WORK INSTRUCTION: Go over the listing that follows and work out how many lines have the string "hikâyeyi"; reply with the number by itself.

DATA FOR THE TASK:
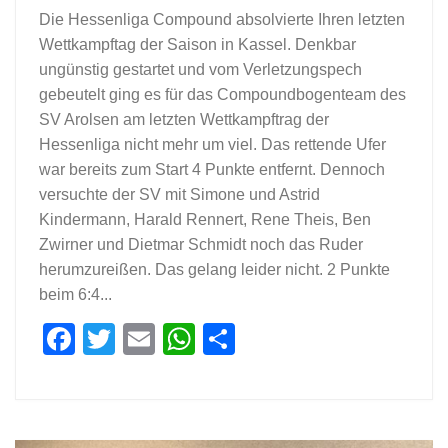
Die Hessenliga Compound absolvierte Ihren letzten
Wettkampftag der Saison in Kassel. Denkbar
ungünstig gestartet und vom Verletzungspech
gebeutelt ging es für das Compoundbogenteam des
SV Arolsen am letzten Wettkampftrag der
Hessenliga nicht mehr um viel. Das rettende Ufer
war bereits zum Start 4 Punkte entfernt. Dennoch
versuchte der SV mit Simone und Astrid
Kindermann, Harald Rennert, Rene Theis, Ben
Zwirner und Dietmar Schmidt noch das Ruder
herumzureißen. Das gelang leider nicht. 2 Punkte
beim 6:4...
Facebook
Twitter
Email
WhatsApp
Teilen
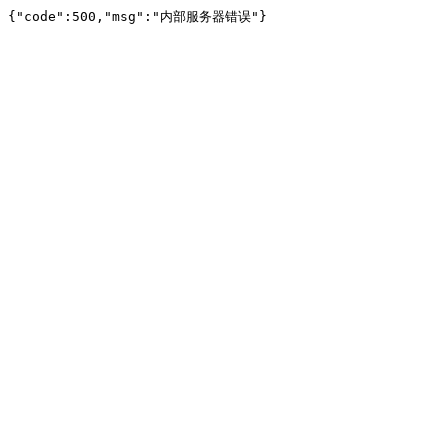
{"code":500,"msg":"内部服务器错误"}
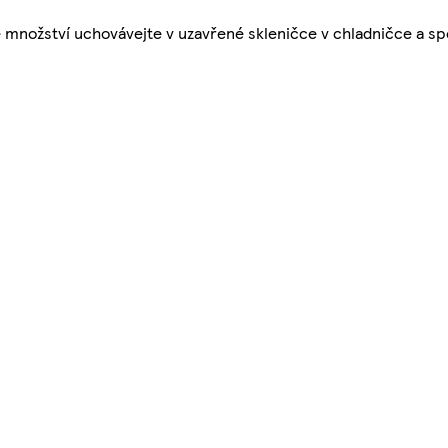
 množství uchovávejte v uzavřené skleničce v chladničce a sp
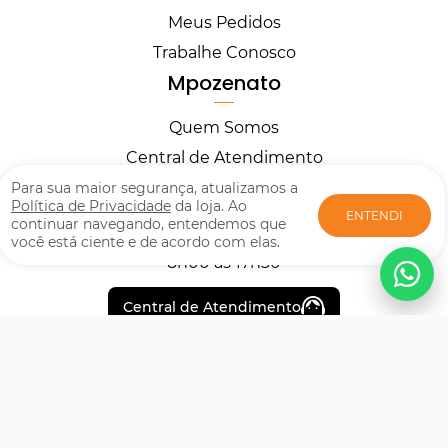
Meus Pedidos
Trabalhe Conosco
Mpozenato
Quem Somos
Central de Atendimento
Horários
Para sua maior segurança, atualizamos a
Política de Privacidade
da loja. Ao
ENTENDI
continuar navegando, entendemos que
você está ciente e de acordo com elas.
Segunda à Sexta
8h00 às 17h30
Central de Atendimento
Formas de pagamento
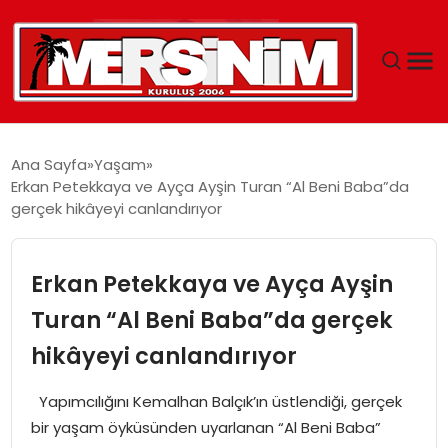
MERSIN
Ana Sayfa
Yaşam
Erkan Petekkaya ve Ayça Ayşin Turan “Al Beni Baba”da
YAŞAM
gerçek hikâyeyi canlandırıyor
GÜNCEL
Erkan Petekkaya ve Ayça Ayşin
SAĞLIK
Turan “Al Beni Baba”da gerçek
hikâyeyi canlandırıyor
EĞITIM
Yapımcılığını Kemalhan Balçık’ın üstlendiği, gerçek
SPOR
bir yaşam öyküsünden uyarlanan “Al Beni Baba”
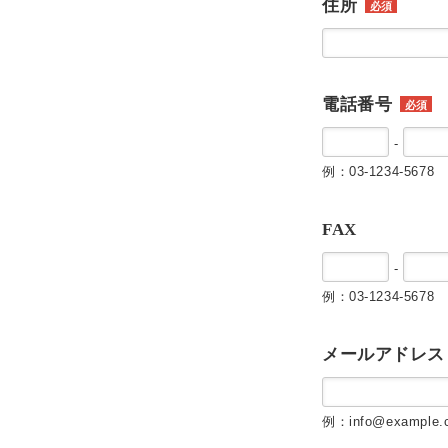
住所
必須
電話番号
必須
-
例：03-1234-5678
FAX
-
例：03-1234-5678
メールアドレス
例：info@example.c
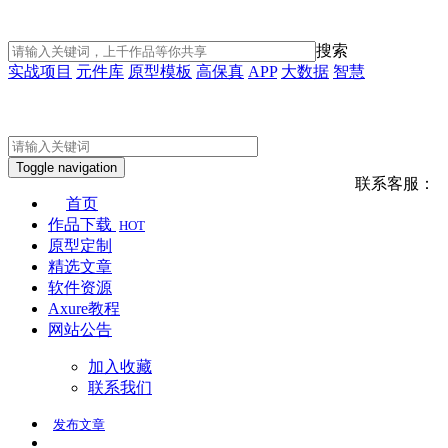
搜索
实战项目
元件库
原型模板
高保真
APP
大数据
智慧
Toggle navigation
联系客服：
首页
作品下载
HOT
原型定制
精选文章
软件资源
Axure教程
网站公告
加入收藏
联系我们
发布
文章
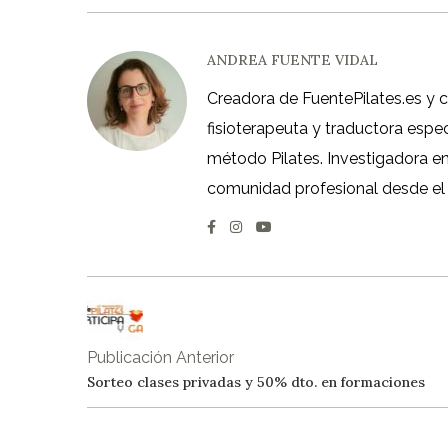
ANDREA FUENTE VIDAL
Creadora de FuentePilates.es y 
fisioterapeuta y traductora espe
método Pilates. Investigadora en á
comunidad profesional desde el
Publicación Anterior
Sorteo clases privadas y 50% dto. en formaciones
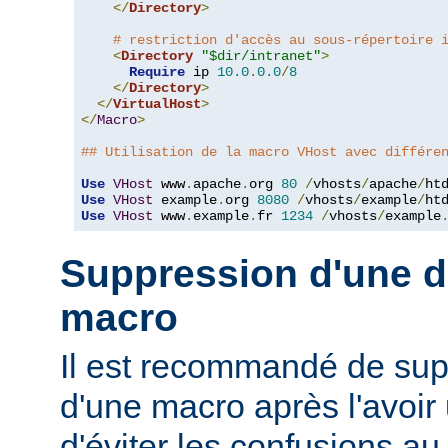
</
Directory
>
# restriction d'accès au sous-répertoire 
<
Directory
"$dir/intranet"
>
Require
 ip 
10.0
.
0.0
/
8
</
Directory
>
</
VirtualHost
>
</
Macro
>
## Utilisation de la macro VHost avec différe
Use
VHost
 www
.
apache
.
org 
80
/
vhosts
/
apache
/
Use
VHost
 example
.
org 
8080
/
vhosts
/
example
/
Use
VHost
 www
.
example
.
fr 
1234
/
vhosts
/
example
Suppression d'une dé
macro
Il est recommandé de supp
d'une macro après l'avoir 
d'éviter les confusions au 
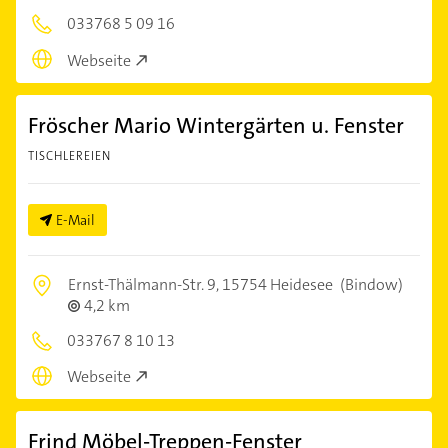
033768 5 09 16
Webseite
Fröscher Mario Wintergärten u. Fenster
TISCHLEREIEN
E-Mail
Ernst-Thälmann-Str. 9,
15754 Heidesee
(Bindow)
4,2 km
033767 8 10 13
Webseite
Frind Möbel-Treppen-Fenster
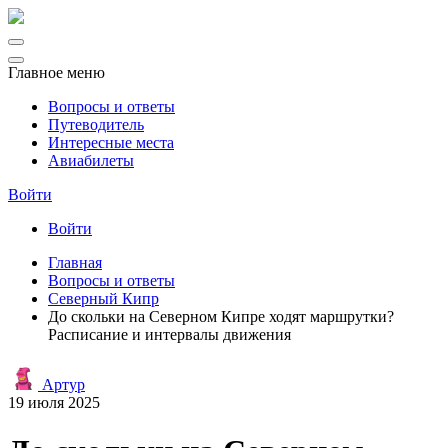
Главное меню
Вопросы и ответы
Путеводитель
Интересные места
Авиабилеты
Войти
Войти
Главная
Вопросы и ответы
Северный Кипр
До скольки на Северном Кипре ходят маршрутки?
Расписание и интервалы движения
Артур
19 июля 2025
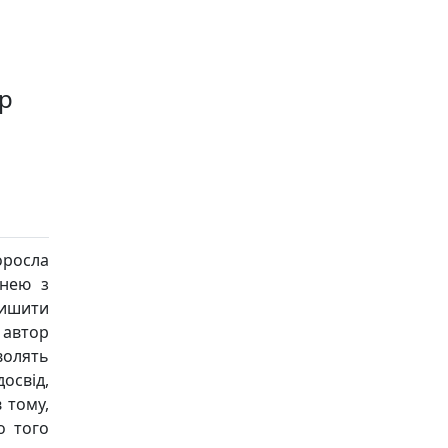
р
росла
 нею з
 лишити
 автор
волять
освід,
 тому,
о того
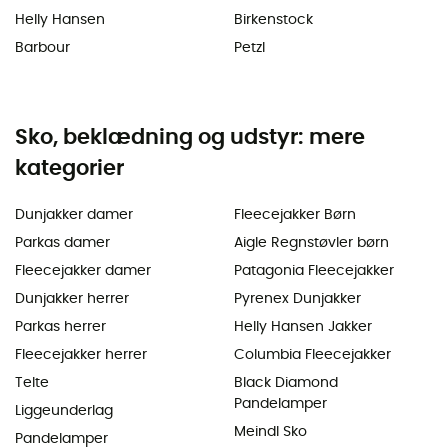
Helly Hansen
Birkenstock
Barbour
Petzl
Sko, beklædning og udstyr: mere
kategorier
Dunjakker damer
Fleecejakker Børn
Parkas damer
Aigle Regnstøvler børn
Fleecejakker damer
Patagonia Fleecejakker
Dunjakker herrer
Pyrenex Dunjakker
Parkas herrer
Helly Hansen Jakker
Fleecejakker herrer
Columbia Fleecejakker
Telte
Black Diamond
Pandelamper
Liggeunderlag
Meindl Sko
Pandelamper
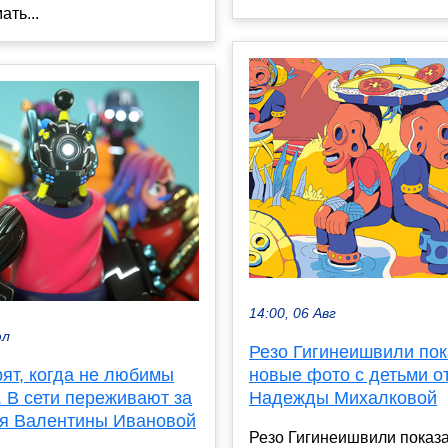
ать...
14:00, 06 Авг
юл
Резо Гигинеишвили по
рят, когда не любимы
новые фото с детьми о
 В сети переживают за
Надежды Михалковой
я Валентины Ивановой
Резо Гигинеишвили показ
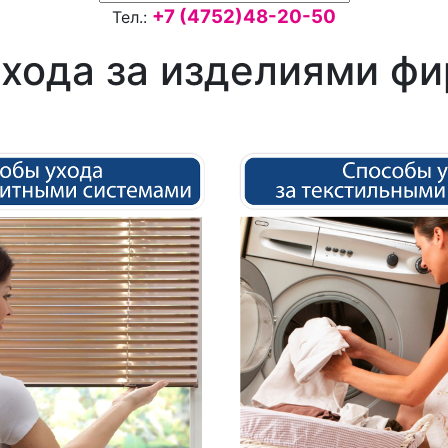
+7 (4752)48-20-50
Тел.:
хода за изделиями ф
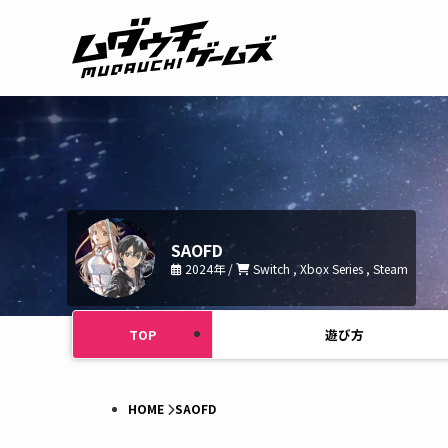
SAOFD
2024年 /
Switch , Xbox Series , Steam
TOP
遊び方
HOME
SAOFD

RESULT OF THIS TASK: 2